Selected text below:

Dubai: Listing about 120 violations with fines ranging from Dh1,000 to Dh25,000 issued against health-care facilities found violating standard norms and procedures, the Dubai Health Care City Authority (DHCC) for the first time made this information public.
Publishing it on its website, dhcr.gov.ae, the Dubai Health Care City has demonstrated that transparency and patient safety are top priorities. DHCC has other punitive measures such as strong disciplinary measures, warning, suspension, permit cancellation and deregistration of a company for those found repeating offences.
The violations include failure to display patients’ rights and responsibilities prominently in a health-care facility; issuing a sick leave certificate without medical justification; and unlicensed employees working in a health-care facility.
For instance, K.A. (name withheld), a health-care professional, was found practising with a lapsed licence and the DHC regulation, its regulatory arm, upon inspection, suspended the professional services of the facility. In addition it enforced a sanction and issued a fine.
Similarly, a clinical facility within the free zone was asked to halt its service as it was providing unlicensed clinical services. Once again DHCR imposed a sanction on the premise.
Dr Ramadan Al Beloushi, Chief Executive Officer, DHC Regulatory, said: “By putting such tools in place, we strive to reduce non-compliance and increase patient safety. Along with these tools, we work closely with our clinical partners through workshops and quality assurance education sessions. DHCR has stringent regulations to ensure an environment that doesn’t put patient safety at risk.”
He felt by making knowledge of such violations and fines public, the patients would feel empowered.

End of Selected text.

## Exercise 1
Please translate this sentence from the article on Dubai health-care violations into Spanish: "He felt by making knowledge of such violations and fines public, the patients would feel empowered."
## Exercise 2
Pick up the article on Dubai health-care violations after its last sentence and write what comes next.

Data provided below:

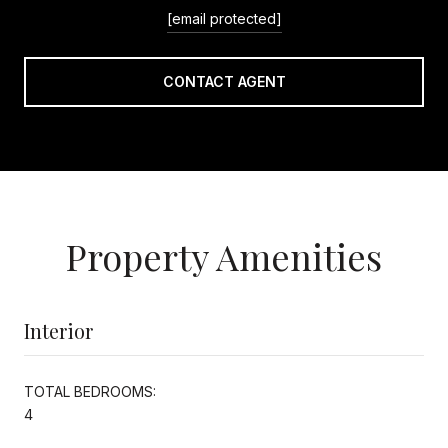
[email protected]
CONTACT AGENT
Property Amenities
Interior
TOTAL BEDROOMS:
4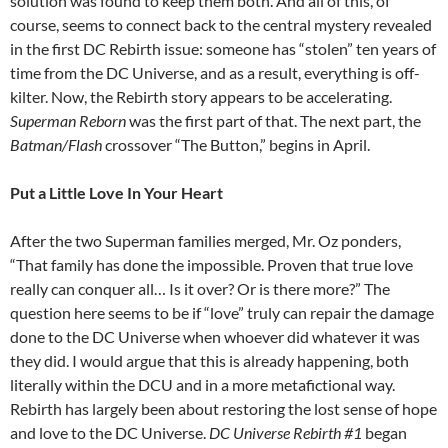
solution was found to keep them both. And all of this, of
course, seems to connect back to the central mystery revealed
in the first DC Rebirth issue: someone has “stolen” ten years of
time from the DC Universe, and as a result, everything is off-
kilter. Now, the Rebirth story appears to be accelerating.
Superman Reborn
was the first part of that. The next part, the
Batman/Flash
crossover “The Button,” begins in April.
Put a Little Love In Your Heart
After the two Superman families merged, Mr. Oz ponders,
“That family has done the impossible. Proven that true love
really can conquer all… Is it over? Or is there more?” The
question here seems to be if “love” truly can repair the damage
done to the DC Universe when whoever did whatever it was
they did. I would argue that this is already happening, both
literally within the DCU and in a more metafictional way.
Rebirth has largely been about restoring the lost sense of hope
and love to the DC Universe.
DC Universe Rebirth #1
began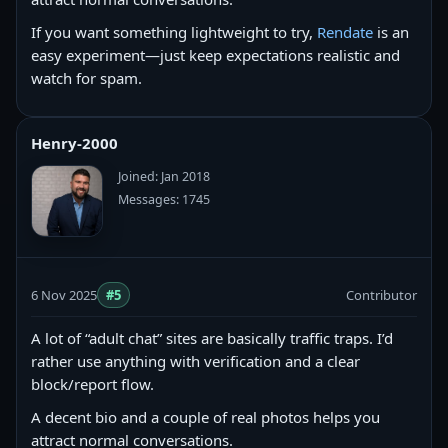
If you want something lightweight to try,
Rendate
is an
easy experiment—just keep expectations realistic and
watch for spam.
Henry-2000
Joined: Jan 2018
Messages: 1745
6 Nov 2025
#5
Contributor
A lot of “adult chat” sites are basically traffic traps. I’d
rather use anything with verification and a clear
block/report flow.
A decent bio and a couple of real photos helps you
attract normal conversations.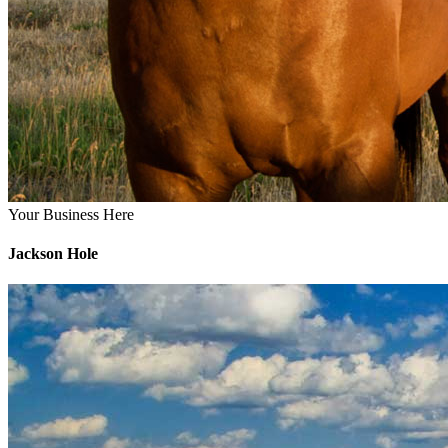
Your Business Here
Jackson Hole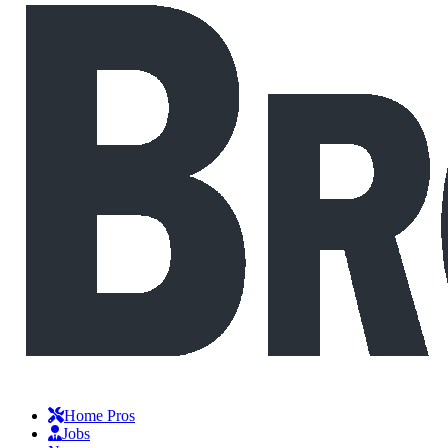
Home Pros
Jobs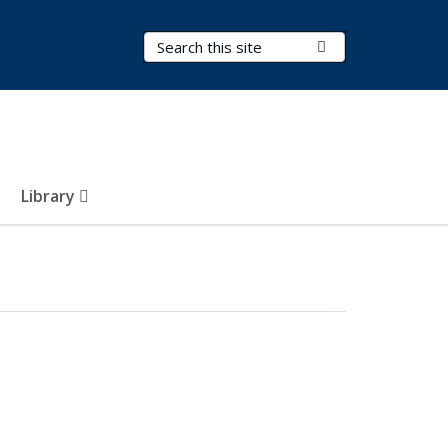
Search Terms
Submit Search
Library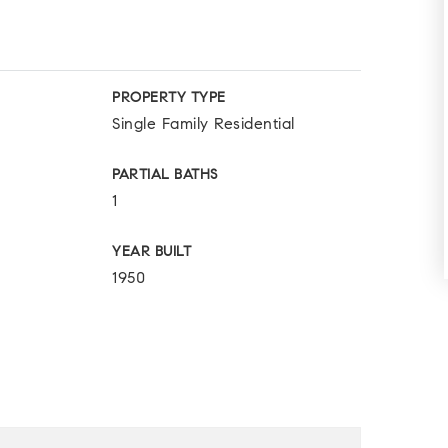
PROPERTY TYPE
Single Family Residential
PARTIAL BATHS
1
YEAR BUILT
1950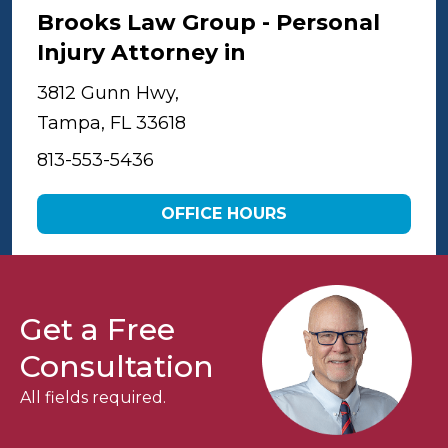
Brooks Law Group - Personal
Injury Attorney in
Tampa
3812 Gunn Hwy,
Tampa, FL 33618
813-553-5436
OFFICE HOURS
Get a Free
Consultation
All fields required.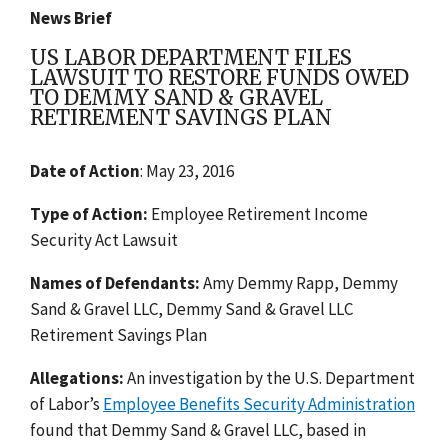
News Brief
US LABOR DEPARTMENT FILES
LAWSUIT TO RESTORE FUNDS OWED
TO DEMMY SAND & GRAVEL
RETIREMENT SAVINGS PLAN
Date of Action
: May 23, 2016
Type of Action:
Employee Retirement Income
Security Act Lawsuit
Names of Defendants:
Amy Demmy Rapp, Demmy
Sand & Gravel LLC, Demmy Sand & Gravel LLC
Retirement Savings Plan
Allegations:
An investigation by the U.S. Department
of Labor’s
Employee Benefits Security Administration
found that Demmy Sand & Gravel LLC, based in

End of Data provided.

## Exercise answer 1
Consideraba que, al dar a conocer públicamente dichas infracciones y multas, los pacientes se sentirían empoderados.

## Exercise answer 2
“While we have consistently educated clinical facilities [within the free zone] on our quality and compliance standards since founding in 2002, we wanted patients to be more involved in their own care. By being transparent, we are empowering patients to play a proactive role in their safety with accessible tools to identify violations,” he added.
The number of violations recorded in DHCC have increased almost sixfold, up from 13 in 2014 to 88 in 2015. Common violations included categories covering unlicensed employees (28 per cent); unlicensed services (22 per cent); unauthorised medical advertisements (16 per cent); and health and safety (9 per cent).
“This increase [in violations] is expected and is at par with the free zone’s expansion,” said Dr Al Beloushi, adding that DHCR would continue to carry out random inspections to ensure the Authority’s regulations, policies and standards are being adhered to.
By the end of 2015, clinical offerings in DHCC had increased by 28 per cent to 159 from 124 in 2014, while on-site inspections had gone up from 30 in 2014 to 152 in 2015. Last year, DHCR increased the number of licensed health-care professionals by 20 per cent, licensing 919 health-care professionals, bringing the total to 5,400 from 4,534 in 2014. It also increased specialities by 68 per cent from 90 in 2014 to 152 in 2015.